Biology teacher Isaac Strong helps low-income students prepare for the rigors of college applications and college life
Dr. Isaac Strong, a biology teacher at SI, knows something about working with low-income students. After all, he once was one himself.
Strong grew up on a small goat farm in Canby, Ore., and was the first in his family to attend college. “I had no idea what I was doing when I applied for college or for financial aid,” he noted. “No one told me that I could study for the SAT before taking the test.”
A third-year biology teacher at SI, Strong also volunteers at the local chapter of a national non-profit called Minds Matter, which prepares low-income students to take the SATs and ACTs, work on personal statements and prepare for college.
As head of programs for Minds Matter San Francisco (MMSF), Strong works with a host of other SI faculty, staff and alumni who also volunteer with the organization, including religious studies teacher Lisa Traum, who leads the mentoring program for sophomores at Minds Matter. Luci Moreno ’12, a former Alumni Volunteer Corps member at SI, also works with sophomores, and Katy Marconi ’10, a Learning Center coordinator at SI, is MMSF’s graphic designer. In addition, Maricel Hernandez, SI math teacher and interim co-director of the Office of Equity and Inclusion, presented a workshop for MMSF volunteers.

[ASSIGNMENT A]: Please rewrite the paragraph of the article about Isaac Strong that begins "As head of programs" as a short list, keeping its main facts.
[ASSIGNMENT B]: Write the next part of the article about Isaac Strong, picking up after its final sentence.

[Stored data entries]
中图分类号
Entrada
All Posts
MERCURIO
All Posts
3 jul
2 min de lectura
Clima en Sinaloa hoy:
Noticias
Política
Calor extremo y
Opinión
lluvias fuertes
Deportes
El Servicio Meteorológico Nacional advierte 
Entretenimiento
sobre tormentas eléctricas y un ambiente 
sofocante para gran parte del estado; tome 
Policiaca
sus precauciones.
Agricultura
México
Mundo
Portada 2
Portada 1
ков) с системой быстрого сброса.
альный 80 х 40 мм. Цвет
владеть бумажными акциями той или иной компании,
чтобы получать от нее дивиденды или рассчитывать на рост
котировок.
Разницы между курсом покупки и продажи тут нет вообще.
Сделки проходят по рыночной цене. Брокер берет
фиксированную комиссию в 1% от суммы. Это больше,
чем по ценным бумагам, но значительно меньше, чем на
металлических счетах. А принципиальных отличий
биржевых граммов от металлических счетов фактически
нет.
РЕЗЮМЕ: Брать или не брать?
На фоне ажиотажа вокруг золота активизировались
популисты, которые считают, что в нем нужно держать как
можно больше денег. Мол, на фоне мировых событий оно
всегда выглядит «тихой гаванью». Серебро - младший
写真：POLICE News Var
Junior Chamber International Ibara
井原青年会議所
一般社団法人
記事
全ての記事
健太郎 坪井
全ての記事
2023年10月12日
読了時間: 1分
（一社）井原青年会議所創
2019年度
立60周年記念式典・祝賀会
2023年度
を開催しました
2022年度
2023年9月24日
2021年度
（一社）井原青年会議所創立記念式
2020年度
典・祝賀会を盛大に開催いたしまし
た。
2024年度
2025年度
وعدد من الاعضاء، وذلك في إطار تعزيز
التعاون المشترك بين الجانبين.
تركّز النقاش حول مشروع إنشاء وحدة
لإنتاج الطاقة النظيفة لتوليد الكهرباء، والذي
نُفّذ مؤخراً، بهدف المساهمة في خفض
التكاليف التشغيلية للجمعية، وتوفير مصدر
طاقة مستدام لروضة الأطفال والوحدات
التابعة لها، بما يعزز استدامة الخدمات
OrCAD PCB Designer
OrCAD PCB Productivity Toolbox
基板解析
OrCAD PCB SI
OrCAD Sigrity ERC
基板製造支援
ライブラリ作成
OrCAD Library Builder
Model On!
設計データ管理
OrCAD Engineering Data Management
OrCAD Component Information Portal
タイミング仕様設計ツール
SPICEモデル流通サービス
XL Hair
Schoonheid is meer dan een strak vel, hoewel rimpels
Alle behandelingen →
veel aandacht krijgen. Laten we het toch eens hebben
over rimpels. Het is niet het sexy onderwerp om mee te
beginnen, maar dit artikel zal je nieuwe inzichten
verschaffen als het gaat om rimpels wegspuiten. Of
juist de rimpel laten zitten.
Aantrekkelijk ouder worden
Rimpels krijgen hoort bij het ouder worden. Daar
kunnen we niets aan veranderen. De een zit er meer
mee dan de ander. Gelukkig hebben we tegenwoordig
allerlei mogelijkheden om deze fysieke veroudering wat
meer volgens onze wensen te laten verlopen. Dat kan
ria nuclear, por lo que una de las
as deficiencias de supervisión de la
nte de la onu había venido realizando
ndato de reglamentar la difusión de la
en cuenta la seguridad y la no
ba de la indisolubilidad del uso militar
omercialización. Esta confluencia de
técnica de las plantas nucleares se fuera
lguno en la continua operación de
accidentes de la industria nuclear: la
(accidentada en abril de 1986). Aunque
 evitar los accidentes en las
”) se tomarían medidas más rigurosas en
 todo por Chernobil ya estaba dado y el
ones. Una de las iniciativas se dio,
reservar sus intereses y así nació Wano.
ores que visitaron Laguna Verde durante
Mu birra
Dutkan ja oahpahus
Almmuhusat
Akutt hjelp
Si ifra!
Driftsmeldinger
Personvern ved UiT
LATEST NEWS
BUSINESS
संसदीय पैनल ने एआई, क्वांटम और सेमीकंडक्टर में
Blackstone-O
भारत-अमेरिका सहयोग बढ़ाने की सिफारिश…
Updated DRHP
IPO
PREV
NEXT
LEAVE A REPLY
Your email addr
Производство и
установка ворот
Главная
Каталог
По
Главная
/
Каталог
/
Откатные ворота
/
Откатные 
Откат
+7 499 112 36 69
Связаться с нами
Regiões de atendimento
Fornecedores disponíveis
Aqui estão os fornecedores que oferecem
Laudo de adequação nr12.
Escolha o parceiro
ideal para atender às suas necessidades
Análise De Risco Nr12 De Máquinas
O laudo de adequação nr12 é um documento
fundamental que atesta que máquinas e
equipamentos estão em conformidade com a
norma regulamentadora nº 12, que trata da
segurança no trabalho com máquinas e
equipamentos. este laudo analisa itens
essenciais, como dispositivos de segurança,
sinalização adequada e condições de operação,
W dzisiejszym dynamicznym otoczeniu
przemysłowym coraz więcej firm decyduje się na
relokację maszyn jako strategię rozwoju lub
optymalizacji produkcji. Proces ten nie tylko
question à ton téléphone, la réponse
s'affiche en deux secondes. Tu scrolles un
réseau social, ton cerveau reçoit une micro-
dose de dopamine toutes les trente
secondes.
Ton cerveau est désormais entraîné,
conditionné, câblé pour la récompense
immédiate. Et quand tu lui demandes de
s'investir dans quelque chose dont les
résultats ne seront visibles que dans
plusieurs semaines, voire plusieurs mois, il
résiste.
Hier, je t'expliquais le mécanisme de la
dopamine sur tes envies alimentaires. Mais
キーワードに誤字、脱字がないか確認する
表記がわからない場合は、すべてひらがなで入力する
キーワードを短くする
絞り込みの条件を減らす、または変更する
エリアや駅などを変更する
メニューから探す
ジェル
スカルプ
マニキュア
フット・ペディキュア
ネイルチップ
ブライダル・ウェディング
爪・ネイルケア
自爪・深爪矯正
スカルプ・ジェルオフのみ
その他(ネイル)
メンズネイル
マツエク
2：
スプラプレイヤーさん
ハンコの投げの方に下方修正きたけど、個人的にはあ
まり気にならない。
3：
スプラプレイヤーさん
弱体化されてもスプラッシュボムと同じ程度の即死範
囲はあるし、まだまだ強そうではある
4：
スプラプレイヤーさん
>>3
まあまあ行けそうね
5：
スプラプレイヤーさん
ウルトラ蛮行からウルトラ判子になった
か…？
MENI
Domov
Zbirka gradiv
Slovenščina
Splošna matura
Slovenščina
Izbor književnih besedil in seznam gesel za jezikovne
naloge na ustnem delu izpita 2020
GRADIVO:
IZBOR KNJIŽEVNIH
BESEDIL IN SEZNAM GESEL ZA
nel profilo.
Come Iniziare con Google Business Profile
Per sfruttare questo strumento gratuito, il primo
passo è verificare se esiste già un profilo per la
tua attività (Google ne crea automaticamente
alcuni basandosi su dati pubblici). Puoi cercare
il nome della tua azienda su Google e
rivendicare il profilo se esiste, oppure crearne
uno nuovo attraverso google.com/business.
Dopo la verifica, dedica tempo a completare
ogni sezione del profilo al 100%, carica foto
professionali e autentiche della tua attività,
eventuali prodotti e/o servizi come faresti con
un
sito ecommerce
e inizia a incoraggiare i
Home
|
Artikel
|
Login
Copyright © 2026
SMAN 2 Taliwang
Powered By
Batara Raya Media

[TASK RESULT A]:
Strong, head of programs for Minds Matter San Francisco (MMSF), works with other SI faculty, staff and alumni who volunteer there:
- Lisa Traum, a religious studies teacher, leads the sophomore mentoring program.
- Luci Moreno ’12, a former Alumni Volunteer Corps member at SI, also works with sophomores.
- Katy Marconi ’10, a Learning Center coordinator at SI, is MMSF's graphic designer.
- Maricel Hernandez, an SI math teacher and interim co-director of the Office of Equity and Inclusion, presented a workshop for MMSF volunteers.

[TASK RESULT B]:
It’s the students, however, who keep Strong committed to the organization. He tells the story of an immigrant from China who came to the U.S. with poor English language skills. “His math scores were high, but he needed help with public speaking,” said Strong. “During two summer programs, he figured out what he wanted to do for a living and faced his fear of public speaking. Now he is attending Harvard on an almost full-ride scholarship.”
Strong also works with one girl who immigrated to the U.S. with her family from Latin America. “Her two mentors worked with her to improve her English and help her be less shy. She applied herself to her test-prep classes, and her scores grew better and better. She then spent a summer at Yale, even though she was afraid to leave her family for so long. She traveled to the East Coast by herself and grew so much. She returned much more confident and is now applying to college and engaging with her Minds Matter classmates.”
As its head of programs, Strong’s job is to ensure the smooth operation of MMSF sessions that run every Saturday for four hours during the school year. Students spend half their time with instructors and the other half with mentors who help them discover their own strengths and challenges and figure out strategies to overcome them. “We help them understand themselves better and give them the resources they otherwise wouldn’t have.”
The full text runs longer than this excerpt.